Copy the records below without altering a single word.

──────────

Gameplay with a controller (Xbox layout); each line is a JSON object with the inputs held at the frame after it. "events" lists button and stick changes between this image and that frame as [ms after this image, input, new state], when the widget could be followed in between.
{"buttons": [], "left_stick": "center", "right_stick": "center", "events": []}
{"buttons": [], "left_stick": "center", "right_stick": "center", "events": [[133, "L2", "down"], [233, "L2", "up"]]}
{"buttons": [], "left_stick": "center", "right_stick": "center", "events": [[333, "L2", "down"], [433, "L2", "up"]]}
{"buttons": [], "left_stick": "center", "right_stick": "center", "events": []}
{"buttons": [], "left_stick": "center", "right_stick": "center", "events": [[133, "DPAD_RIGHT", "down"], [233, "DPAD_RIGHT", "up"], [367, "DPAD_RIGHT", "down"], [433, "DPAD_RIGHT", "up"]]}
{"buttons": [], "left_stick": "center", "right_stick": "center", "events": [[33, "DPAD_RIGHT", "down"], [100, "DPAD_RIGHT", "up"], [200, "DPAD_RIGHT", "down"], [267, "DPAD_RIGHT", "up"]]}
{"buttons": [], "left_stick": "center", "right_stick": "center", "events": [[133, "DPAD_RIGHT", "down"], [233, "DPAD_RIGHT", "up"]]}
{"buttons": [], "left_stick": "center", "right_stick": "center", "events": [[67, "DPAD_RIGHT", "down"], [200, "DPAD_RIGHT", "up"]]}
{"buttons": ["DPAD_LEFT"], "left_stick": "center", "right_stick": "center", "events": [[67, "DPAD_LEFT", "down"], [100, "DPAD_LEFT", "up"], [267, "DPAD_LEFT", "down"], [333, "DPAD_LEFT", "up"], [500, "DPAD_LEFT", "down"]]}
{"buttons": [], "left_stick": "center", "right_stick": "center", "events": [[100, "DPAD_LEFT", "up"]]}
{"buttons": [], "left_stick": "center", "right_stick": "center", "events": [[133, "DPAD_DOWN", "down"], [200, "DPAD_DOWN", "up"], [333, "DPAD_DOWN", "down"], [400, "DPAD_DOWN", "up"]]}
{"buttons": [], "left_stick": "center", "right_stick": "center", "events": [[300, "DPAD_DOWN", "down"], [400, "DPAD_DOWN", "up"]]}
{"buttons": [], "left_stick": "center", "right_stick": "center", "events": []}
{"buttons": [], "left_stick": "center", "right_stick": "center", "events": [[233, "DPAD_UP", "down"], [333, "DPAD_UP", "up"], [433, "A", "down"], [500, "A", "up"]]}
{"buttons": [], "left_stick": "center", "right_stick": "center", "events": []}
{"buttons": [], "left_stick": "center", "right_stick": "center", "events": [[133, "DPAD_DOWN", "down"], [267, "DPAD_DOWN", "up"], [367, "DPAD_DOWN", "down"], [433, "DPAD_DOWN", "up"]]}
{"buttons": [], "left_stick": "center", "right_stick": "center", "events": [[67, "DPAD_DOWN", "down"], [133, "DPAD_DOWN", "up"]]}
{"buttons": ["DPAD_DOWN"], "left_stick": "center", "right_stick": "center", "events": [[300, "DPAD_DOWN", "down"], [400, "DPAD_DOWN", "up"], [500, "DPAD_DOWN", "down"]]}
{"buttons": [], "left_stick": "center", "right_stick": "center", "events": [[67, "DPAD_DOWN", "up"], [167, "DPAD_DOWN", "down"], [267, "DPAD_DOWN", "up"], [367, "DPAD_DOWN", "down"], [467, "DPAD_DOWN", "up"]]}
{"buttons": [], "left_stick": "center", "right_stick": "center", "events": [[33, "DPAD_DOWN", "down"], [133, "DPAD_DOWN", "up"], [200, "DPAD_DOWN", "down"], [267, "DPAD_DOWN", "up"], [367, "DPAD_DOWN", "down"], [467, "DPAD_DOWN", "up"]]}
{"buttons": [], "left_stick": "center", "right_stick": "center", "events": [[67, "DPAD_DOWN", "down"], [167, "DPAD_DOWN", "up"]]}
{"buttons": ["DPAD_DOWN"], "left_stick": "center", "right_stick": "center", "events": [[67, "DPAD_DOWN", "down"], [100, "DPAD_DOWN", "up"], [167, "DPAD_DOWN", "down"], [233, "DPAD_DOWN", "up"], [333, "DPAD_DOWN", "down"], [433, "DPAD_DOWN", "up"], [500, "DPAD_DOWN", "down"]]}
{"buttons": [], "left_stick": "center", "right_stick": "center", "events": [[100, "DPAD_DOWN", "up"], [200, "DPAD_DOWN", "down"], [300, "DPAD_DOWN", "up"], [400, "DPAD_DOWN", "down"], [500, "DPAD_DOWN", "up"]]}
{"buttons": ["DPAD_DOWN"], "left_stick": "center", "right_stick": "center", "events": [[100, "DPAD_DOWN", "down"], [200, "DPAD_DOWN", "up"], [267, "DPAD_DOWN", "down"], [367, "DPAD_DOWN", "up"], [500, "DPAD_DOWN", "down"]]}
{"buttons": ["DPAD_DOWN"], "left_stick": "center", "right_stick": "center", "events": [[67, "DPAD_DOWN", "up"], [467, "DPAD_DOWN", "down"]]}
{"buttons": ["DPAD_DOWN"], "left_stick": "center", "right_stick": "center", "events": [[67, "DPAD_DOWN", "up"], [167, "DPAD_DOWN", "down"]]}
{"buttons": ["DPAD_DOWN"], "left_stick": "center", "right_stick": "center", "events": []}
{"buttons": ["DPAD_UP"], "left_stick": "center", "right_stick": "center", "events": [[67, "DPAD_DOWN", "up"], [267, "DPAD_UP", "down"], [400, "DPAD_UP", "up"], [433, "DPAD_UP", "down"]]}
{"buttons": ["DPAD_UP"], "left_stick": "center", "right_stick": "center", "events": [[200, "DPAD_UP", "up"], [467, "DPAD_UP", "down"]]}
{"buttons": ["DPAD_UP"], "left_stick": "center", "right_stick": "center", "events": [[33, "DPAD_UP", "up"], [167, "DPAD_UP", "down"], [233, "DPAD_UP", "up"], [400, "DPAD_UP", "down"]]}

──────────

▶ [Reply to the exercise]:
Gameplay with a controller (Xbox layout); each line is a JSON object with the inputs held at the frame after it. "events" lists button and stick changes between this image and that frame as [ms after this image, input, new state], when the widget could be followed in between.
{"buttons": [], "left_stick": "center", "right_stick": "center", "events": []}
{"buttons": [], "left_stick": "center", "right_stick": "center", "events": [[133, "L2", "down"], [233, "L2", "up"]]}
{"buttons": [], "left_stick": "center", "right_stick": "center", "events": [[333, "L2", "down"], [433, "L2", "up"]]}
{"buttons": [], "left_stick": "center", "right_stick": "center", "events": []}
{"buttons": [], "left_stick": "center", "right_stick": "center", "events": [[133, "DPAD_RIGHT", "down"], [233, "DPAD_RIGHT", "up"], [367, "DPAD_RIGHT", "down"], [433, "DPAD_RIGHT", "up"]]}
{"buttons": [], "left_stick": "center", "right_stick": "center", "events": [[33, "DPAD_RIGHT", "down"], [100, "DPAD_RIGHT", "up"], [200, "DPAD_RIGHT", "down"], [267, "DPAD_RIGHT", "up"]]}
{"buttons": [], "left_stick": "center", "right_stick": "center", "events": [[133, "DPAD_RIGHT", "down"], [233, "DPAD_RIGHT", "up"]]}
{"buttons": [], "left_stick": "center", "right_stick": "center", "events": [[67, "DPAD_RIGHT", "down"], [200, "DPAD_RIGHT", "up"]]}
{"buttons": ["DPAD_LEFT"], "left_stick": "center", "right_stick": "center", "events": [[67, "DPAD_LEFT", "down"], [100, "DPAD_LEFT", "up"], [267, "DPAD_LEFT", "down"], [333, "DPAD_LEFT", "up"], [500, "DPAD_LEFT", "down"]]}
{"buttons": [], "left_stick": "center", "right_stick": "center", "events": [[100, "DPAD_LEFT", "up"]]}
{"buttons": [], "left_stick": "center", "right_stick": "center", "events": [[133, "DPAD_DOWN", "down"], [200, "DPAD_DOWN", "up"], [333, "DPAD_DOWN", "down"], [400, "DPAD_DOWN", "up"]]}
{"buttons": [], "left_stick": "center", "right_stick": "center", "events": [[300, "DPAD_DOWN", "down"], [400, "DPAD_DOWN", "up"]]}
{"buttons": [], "left_stick": "center", "right_stick": "center", "events": []}
{"buttons": [], "left_stick": "center", "right_stick": "center", "events": [[233, "DPAD_UP", "down"], [333, "DPAD_UP", "up"], [433, "A", "down"], [500, "A", "up"]]}
{"buttons": [], "left_stick": "center", "right_stick": "center", "events": []}
{"buttons": [], "left_stick": "center", "right_stick": "center", "events": [[133, "DPAD_DOWN", "down"], [267, "DPAD_DOWN", "up"], [367, "DPAD_DOWN", "down"], [433, "DPAD_DOWN", "up"]]}
{"buttons": [], "left_stick": "center", "right_stick": "center", "events": [[67, "DPAD_DOWN", "down"], [133, "DPAD_DOWN", "up"]]}
{"buttons": ["DPAD_DOWN"], "left_stick": "center", "right_stick": "center", "events": [[300, "DPAD_DOWN", "down"], [400, "DPAD_DOWN", "up"], [500, "DPAD_DOWN", "down"]]}
{"buttons": [], "left_stick": "center", "right_stick": "center", "events": [[67, "DPAD_DOWN", "up"], [167, "DPAD_DOWN", "down"], [267, "DPAD_DOWN", "up"], [367, "DPAD_DOWN", "down"], [467, "DPAD_DOWN", "up"]]}
{"buttons": [], "left_stick": "center", "right_stick": "center", "events": [[33, "DPAD_DOWN", "down"], [133, "DPAD_DOWN", "up"], [200, "DPAD_DOWN", "down"], [267, "DPAD_DOWN", "up"], [367, "DPAD_DOWN", "down"], [467, "DPAD_DOWN", "up"]]}
{"buttons": [], "left_stick": "center", "right_stick": "center", "events": [[67, "DPAD_DOWN", "down"], [167, "DPAD_DOWN", "up"]]}
{"buttons": ["DPAD_DOWN"], "left_stick": "center", "right_stick": "center", "events": [[67, "DPAD_DOWN", "down"], [100, "DPAD_DOWN", "up"], [167, "DPAD_DOWN", "down"], [233, "DPAD_DOWN", "up"], [333, "DPAD_DOWN", "down"], [433, "DPAD_DOWN", "up"], [500, "DPAD_DOWN", "down"]]}
{"buttons": [], "left_stick": "center", "right_stick": "center", "events": [[100, "DPAD_DOWN", "up"], [200, "DPAD_DOWN", "down"], [300, "DPAD_DOWN", "up"], [400, "DPAD_DOWN", "down"], [500, "DPAD_DOWN", "up"]]}
{"buttons": ["DPAD_DOWN"], "left_stick": "center", "right_stick": "center", "events": [[100, "DPAD_DOWN", "down"], [200, "DPAD_DOWN", "up"], [267, "DPAD_DOWN", "down"], [367, "DPAD_DOWN", "up"], [500, "DPAD_DOWN", "down"]]}
{"buttons": ["DPAD_DOWN"], "left_stick": "center", "right_stick": "center", "events": [[67, "DPAD_DOWN", "up"], [467, "DPAD_DOWN", "down"]]}
{"buttons": ["DPAD_DOWN"], "left_stick": "center", "right_stick": "center", "events": [[67, "DPAD_DOWN", "up"], [167, "DPAD_DOWN", "down"]]}
{"buttons": ["DPAD_DOWN"], "left_stick": "center", "right_stick": "center", "events": []}
{"buttons": ["DPAD_UP"], "left_stick": "center", "right_stick": "center", "events": [[67, "DPAD_DOWN", "up"], [267, "DPAD_UP", "down"], [400, "DPAD_UP", "up"], [433, "DPAD_UP", "down"]]}
{"buttons": ["DPAD_UP"], "left_stick": "center", "right_stick": "center", "events": [[200, "DPAD_UP", "up"], [467, "DPAD_UP", "down"]]}
{"buttons": ["DPAD_UP"], "left_stick": "center", "right_stick": "center", "events": [[33, "DPAD_UP", "up"], [167, "DPAD_UP", "down"], [233, "DPAD_UP", "up"], [400, "DPAD_UP", "down"]]}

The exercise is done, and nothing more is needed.